> [Directions] Reproduce the text on marketing addictive products word for word, between "Except, they are" and "is more impressionable.", inclusive.

> [Quoted passage]
►

The “They Seem Fine” Illusion
All around, we see ads for products that claim to trigger favorable human emotions like happiness and companionship. It is a consumerist world, and buying something has rewards—a statement we, as marketers, cannot shake off fully. But what we can do is send a more suitable, more empowering message.
Consider billboards that show laughing people getting together over smokes or alcoholic drinks. They seem fine, even happy. It speaks to vulnerabilities like stress and loneliness—emotions that are ubiquitous now. You may think, do such products deserve the monitoring we are expected to provide them?
Besides advertising, it is vital to examine sponsorship through the lens of ethics. Many liquor brands sponsor sporting events, from Grey Goose and the US Tennis Open to Chivas Regal and racing. Over time, it builds a mental connection between the two entities. Beer and football somehow go together. Like bread and butter.
For the little ones, so does McDonald’s, which incidentally sponsors several football events. All the joyous kids seem to bond over burgers and fries. The reports about rising obesity are likely fear-mongering!
Except, they are not.
A new Guardian report claims that McDonald’s is resorting to corporate spins to sideline the role of fast food in worsening type 2 diabetes and musculoskeletal conditions. Targeting children for such ads is also murky because this group is more impressionable.
What you can do instead
As responsible marketers, we must refrain from designing campaigns that exploit the vulnerabilities of different social groups.
Instead, why not showcase the ways a company supports the community? For example, Heineken focuses on sustainability and innovation for its Inch’s Cider, underlining its connection to British apple growers. The Grocer also appreciates the firm’s focus on the natural sweetness and taste, which it promotes through zero-alcohol variants.
The Vanishing Line Between Persuasion and Obsession
Finally, marketing agencies also face another challenge when working on potentially addictive products. Balancing persuasion with obsession. Just how much convincing is too much?
The dilemma is apparent in the context of social media platforms and messaging apps. Consider how Instagram and TikTok are among the most downloaded apps on the Google Play Store. Statista reports that social media users may reach six billion by 2028!
As a result, many brands now prioritize advertising on Instagram and YouTube for their marketing campaigns. It has become a staple.

◄

> [Saved data entries]
►

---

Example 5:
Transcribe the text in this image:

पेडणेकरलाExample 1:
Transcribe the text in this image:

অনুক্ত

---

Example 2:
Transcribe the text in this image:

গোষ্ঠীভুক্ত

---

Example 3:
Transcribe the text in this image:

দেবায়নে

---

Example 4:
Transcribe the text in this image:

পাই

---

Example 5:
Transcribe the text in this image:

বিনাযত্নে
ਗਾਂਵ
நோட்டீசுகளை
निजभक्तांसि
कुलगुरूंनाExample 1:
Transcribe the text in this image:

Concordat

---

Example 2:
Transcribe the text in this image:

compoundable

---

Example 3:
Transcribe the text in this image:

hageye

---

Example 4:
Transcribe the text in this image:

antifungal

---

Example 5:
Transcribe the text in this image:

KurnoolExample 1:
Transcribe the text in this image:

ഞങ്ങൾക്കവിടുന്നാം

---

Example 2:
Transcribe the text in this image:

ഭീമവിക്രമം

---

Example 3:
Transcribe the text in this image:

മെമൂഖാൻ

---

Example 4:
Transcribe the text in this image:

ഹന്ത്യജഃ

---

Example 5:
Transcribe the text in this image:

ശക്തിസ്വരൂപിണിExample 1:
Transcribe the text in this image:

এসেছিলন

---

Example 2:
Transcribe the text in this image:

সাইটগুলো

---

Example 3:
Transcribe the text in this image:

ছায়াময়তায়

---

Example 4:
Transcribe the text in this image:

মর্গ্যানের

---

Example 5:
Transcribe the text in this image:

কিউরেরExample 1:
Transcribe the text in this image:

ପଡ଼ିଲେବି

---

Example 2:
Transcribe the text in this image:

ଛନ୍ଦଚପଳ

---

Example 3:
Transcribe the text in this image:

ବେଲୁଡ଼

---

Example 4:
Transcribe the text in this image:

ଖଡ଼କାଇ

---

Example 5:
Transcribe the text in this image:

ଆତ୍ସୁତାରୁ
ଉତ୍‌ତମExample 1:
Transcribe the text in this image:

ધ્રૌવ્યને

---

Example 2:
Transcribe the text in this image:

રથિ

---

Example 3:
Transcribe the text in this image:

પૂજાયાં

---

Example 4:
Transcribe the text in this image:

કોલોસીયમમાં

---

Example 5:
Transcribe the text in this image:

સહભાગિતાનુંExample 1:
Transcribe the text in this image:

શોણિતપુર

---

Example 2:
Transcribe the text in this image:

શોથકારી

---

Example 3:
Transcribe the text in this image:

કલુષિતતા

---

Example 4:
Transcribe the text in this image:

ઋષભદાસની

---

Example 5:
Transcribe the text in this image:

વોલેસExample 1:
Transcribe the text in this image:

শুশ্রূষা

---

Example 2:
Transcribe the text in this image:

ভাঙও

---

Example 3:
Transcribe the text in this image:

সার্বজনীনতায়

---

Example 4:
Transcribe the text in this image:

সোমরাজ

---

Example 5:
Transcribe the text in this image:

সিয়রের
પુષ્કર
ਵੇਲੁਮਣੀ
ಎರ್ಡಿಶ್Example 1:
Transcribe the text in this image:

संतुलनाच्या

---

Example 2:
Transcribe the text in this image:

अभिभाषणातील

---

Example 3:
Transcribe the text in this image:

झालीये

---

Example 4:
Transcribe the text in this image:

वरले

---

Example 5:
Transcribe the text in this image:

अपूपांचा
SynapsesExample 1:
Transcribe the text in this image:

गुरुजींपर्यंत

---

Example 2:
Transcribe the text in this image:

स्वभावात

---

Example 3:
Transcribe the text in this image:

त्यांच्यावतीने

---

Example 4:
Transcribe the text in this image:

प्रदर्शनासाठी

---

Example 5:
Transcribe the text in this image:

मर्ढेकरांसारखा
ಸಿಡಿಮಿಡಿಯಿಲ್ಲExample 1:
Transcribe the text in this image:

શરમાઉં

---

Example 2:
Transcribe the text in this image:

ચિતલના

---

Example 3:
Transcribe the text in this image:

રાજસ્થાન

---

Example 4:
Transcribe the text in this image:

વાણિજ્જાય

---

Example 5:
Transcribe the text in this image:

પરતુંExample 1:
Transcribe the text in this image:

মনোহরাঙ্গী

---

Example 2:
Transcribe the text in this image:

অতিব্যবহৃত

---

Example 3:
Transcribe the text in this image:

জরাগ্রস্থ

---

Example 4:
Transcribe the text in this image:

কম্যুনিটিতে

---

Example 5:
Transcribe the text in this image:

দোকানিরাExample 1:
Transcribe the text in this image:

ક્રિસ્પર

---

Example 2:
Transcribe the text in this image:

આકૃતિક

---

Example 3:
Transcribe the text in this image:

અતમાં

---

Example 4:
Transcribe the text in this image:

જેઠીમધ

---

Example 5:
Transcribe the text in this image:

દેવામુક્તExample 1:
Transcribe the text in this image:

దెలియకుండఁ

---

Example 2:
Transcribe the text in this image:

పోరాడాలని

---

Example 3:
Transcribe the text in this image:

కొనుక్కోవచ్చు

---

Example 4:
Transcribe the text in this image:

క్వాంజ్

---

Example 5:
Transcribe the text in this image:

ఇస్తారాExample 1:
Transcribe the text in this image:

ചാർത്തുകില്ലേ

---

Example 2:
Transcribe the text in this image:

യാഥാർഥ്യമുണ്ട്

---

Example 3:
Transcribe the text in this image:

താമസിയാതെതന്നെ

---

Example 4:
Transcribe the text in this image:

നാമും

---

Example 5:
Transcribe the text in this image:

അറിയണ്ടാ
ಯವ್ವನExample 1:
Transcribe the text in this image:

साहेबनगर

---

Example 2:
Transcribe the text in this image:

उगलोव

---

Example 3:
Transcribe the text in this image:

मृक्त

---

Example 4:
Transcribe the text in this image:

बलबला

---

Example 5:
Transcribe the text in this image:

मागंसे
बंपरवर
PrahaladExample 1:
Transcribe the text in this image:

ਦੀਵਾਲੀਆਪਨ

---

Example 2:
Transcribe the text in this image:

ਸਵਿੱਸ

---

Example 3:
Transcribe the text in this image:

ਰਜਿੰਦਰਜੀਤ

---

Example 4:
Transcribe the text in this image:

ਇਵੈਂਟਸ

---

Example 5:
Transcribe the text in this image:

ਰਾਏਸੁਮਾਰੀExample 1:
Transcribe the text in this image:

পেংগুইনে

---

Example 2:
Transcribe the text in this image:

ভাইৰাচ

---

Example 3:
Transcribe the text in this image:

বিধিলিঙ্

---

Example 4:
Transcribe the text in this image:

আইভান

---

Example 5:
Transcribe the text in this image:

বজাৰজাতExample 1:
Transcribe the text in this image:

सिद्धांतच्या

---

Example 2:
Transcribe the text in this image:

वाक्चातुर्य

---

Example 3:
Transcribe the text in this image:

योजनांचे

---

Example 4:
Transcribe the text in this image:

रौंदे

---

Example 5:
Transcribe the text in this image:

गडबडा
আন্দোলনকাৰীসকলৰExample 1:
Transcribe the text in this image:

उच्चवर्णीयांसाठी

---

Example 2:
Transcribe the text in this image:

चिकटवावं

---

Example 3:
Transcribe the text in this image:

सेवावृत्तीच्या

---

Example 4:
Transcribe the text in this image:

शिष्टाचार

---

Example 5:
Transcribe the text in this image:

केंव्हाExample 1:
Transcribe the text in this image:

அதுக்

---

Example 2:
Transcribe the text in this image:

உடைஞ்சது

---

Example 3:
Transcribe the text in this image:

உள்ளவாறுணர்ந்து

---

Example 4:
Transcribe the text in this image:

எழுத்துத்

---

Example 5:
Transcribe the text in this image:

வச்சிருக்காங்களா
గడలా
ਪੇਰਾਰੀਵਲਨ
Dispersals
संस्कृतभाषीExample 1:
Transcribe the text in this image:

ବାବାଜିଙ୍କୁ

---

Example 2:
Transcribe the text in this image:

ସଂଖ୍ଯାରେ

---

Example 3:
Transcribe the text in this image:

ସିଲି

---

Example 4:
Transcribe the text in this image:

◄

> [Result of this exercise]
Except, they are not.
A new Guardian report claims that McDonald’s is resorting to corporate spins to sideline the role of fast food in worsening type 2 diabetes and musculoskeletal conditions. Targeting children for such ads is also murky because this group is more impressionable.